South Carolina residents value privacy in their cars, at home and when out in public. While the Fourth Amendment protects against unreasonable search and seizure, not all warrantless searches are illegal. At Law Office of Matthew J. Kappel, PC, often represent clients and fight for their protection from unlawful search and seizure.
A search generally requires a warrant. However, the law only guarantees against unreasonable search and seizure. The level of protection provided to individuals depends on where the search occurs.
If an officer sees conduct deemed unusual or suspicious, he or she may stop you and make reasonable inquiries. This allows him or her to confirm or remove suspicions.

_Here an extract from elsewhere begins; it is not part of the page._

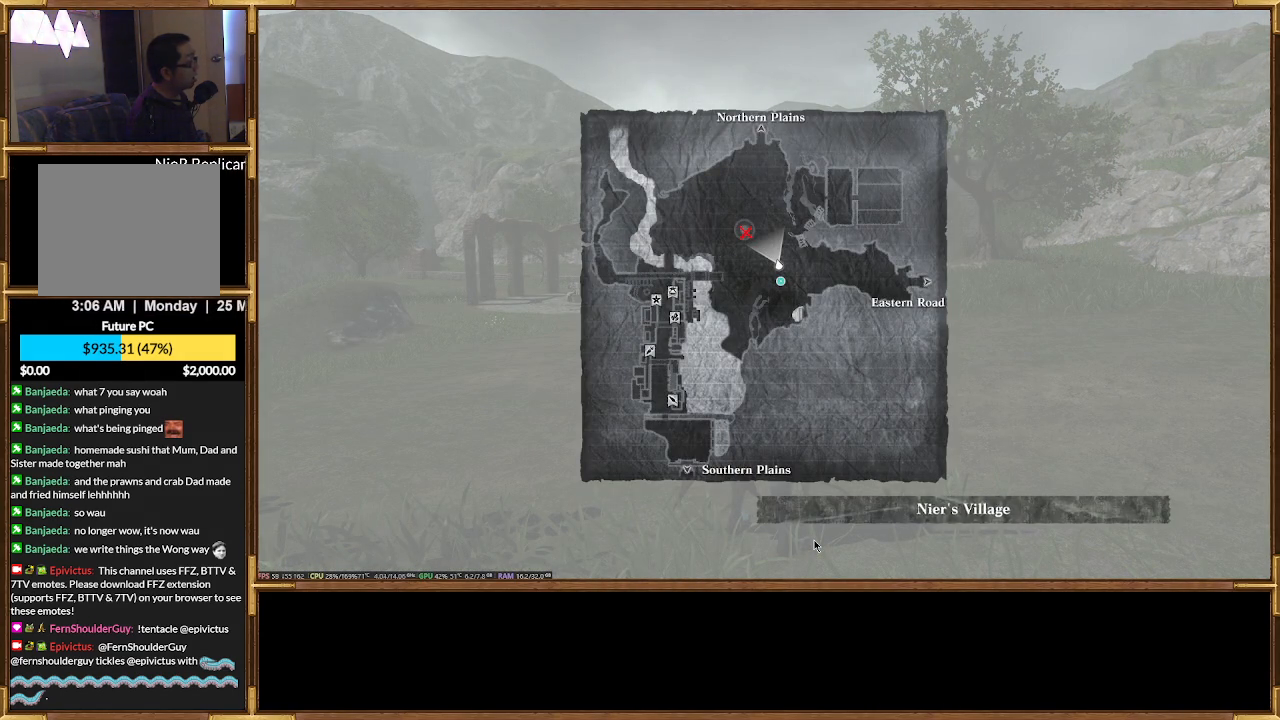
{"dt_ms": 1000, "buttons": ["R2"]}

Although a legal home search typically requires a warrant, there are some exceptions:
- When incriminating items are in plain view
- When circumstances are urgent
- When the search is an incidental component of a legal arrest
- When an officer gets permission from you for the search
There are a variety of situations in which law enforcement can legally search a vehicle without a search warrant. Officers may conduct a traffic stop when they have probable cause. During a lawful routine traffic stop, law enforcement may also conduct a pat-down. They do not need to suspect you of criminal activity.
Under special conditions, law enforcement may stop vehicles on the highway without suspicion regarding specific vehicles. Officials may also set up checkpoints and ask for cooperation in an investigation of a recent crime that occurred on the road. It is also legal for narcotics detection dogs to walk the exterior of a car without specific or reasonable suspicion.